I’ve been a fan of director Jean-Marc Vallée ever since his work on the coming-of-age film C.R.A.Z.Y. and loved the aesthetic of The Young Victoria, although his bigger breakthrough with Dallas Buyers Club didn’t wow me as much as most critics. So I wasn’t entirely sure what to expect from the critically lauded Wild, even if the journey motif signaled he was getting back to the type of film he does best.

And there was plenty of good stuff in the Reese Witherspoon-led (and carried) story about a woman hiking the Pacific Crest Trail to try and get her life back on track after her mother’s death. Based on a memoir by Cheryl Strayed, Vallée adopts the back and forth of her storytelling—the hike vs. the moments that led to it—with his gift for transitions. He slides easily between Strayed’s near-silent journey on the Trail, to flashbacks, linking them together with Witherspoon’s calm, deadpan delivery of her character’s thoughts.
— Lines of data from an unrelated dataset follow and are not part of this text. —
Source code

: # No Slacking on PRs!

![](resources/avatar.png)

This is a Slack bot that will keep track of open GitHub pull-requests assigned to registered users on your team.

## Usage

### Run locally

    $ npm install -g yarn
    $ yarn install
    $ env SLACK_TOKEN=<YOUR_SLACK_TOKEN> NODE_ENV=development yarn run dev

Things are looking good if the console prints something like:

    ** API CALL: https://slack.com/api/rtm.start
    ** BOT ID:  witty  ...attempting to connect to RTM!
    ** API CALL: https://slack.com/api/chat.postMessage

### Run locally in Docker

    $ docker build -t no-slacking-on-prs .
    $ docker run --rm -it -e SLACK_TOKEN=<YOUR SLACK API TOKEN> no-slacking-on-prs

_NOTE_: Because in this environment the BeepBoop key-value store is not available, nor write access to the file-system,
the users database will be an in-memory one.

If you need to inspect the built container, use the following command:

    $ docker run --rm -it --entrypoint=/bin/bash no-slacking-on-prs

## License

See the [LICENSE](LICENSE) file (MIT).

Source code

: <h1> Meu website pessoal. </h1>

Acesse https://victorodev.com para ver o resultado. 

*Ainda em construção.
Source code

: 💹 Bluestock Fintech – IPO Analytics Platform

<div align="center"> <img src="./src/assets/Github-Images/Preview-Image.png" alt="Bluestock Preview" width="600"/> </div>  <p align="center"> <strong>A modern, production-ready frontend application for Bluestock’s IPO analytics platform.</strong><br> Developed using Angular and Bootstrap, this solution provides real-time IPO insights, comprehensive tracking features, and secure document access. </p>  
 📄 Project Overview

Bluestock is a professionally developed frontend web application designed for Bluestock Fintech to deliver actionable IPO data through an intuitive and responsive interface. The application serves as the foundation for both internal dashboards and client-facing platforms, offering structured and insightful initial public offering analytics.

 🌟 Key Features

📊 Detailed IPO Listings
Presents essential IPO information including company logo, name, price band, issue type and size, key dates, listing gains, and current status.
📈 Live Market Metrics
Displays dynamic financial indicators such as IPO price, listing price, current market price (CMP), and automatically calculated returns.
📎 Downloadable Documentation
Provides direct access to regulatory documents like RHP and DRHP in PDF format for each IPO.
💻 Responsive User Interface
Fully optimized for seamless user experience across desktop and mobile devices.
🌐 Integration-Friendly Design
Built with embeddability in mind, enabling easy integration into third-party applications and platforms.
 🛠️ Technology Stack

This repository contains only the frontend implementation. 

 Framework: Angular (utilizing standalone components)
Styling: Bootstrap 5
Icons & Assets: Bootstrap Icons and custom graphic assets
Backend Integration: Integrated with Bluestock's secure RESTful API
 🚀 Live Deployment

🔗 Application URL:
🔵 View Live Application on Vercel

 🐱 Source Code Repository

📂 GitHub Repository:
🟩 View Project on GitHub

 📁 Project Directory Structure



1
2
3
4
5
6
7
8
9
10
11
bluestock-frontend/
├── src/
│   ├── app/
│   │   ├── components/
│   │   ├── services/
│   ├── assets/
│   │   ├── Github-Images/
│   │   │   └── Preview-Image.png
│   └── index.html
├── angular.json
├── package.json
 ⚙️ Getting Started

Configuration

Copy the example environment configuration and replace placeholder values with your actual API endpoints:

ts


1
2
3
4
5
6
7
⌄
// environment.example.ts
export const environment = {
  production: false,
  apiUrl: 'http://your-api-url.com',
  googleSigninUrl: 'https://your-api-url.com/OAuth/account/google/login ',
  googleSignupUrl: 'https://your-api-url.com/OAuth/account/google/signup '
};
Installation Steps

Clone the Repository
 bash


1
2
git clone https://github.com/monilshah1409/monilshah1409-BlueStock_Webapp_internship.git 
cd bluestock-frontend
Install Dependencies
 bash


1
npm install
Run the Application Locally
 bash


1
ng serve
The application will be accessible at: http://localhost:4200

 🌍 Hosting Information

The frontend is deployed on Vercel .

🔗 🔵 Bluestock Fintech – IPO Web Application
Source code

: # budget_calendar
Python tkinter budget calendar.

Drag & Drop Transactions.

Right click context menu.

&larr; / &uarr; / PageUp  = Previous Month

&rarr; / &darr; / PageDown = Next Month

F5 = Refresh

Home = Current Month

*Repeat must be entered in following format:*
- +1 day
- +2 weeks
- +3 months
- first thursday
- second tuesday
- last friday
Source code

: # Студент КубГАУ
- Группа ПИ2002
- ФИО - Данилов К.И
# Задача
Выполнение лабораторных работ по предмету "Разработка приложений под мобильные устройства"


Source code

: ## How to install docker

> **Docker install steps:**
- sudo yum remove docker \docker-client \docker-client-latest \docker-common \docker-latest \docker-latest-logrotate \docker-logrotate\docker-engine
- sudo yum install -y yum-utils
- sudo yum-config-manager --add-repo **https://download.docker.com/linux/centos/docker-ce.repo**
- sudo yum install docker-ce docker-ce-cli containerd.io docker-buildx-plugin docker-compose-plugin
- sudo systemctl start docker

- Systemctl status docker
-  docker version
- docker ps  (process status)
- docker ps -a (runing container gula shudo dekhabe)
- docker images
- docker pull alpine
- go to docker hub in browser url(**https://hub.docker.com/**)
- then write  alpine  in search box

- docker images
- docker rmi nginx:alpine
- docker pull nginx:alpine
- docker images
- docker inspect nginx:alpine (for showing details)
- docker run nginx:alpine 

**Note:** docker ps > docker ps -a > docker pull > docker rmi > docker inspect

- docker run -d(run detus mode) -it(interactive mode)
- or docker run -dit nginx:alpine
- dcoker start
Some encounters on the road are less meditative, and Wild spends a lot of time acknowledging the rarity of female hikers along such a massive trail, and some of the reasons why that may be that have nothing to do with physical strength. But on the other hand, considering Strayed decided to go on the trip to break free of a cycle of heroine use and random sexual encounters, at least part of the threat comes from her fear of herself and whether she can actually change how she’s living. Either way, there’s a pervasive tension whenever Cheryl encounters someone along the trail and it’s a relief to see her trudging the path alone again—however brutal that may be.

It’s not all deftly handled though. A poorly exicuted CGI spirit animal makes for an extra layer of the journey that wasn’t necessary. Also after walking with Strayed for so long, her journey comes to an abrupt end, suddenly finding resolution and closure in time for the final marker even if her thoughts up to that point haven’t revealed any sense of moving forward. But these are a weak couple of minutes that while not ending things on the highest note possible, don’t necessarily undermine how impressive the grueling journey had been up to then.

Laura Dern also stars as Cheryl’s struggling mother who died before the two had a real opportunity to move from parent and child to friends. The Newsroom’s Thomas Sadoski takes a break from being the weekly dose of asshole as Cheryl’s strangely supportive ex-husband and Gaby Hoffman makes a brief appearance as the friend helplessly watching Strayed’s downfall. But ultimately this is Witherspoon’s film, and not just because she’s the one who first got the rights to the book or committed herself so impressively to the role. We live primarily in Cheryl’s head and see the others through her, which keeps them from being as well rounded as I might have liked, but that intensely focused perspective is also the movie’s biggest strength.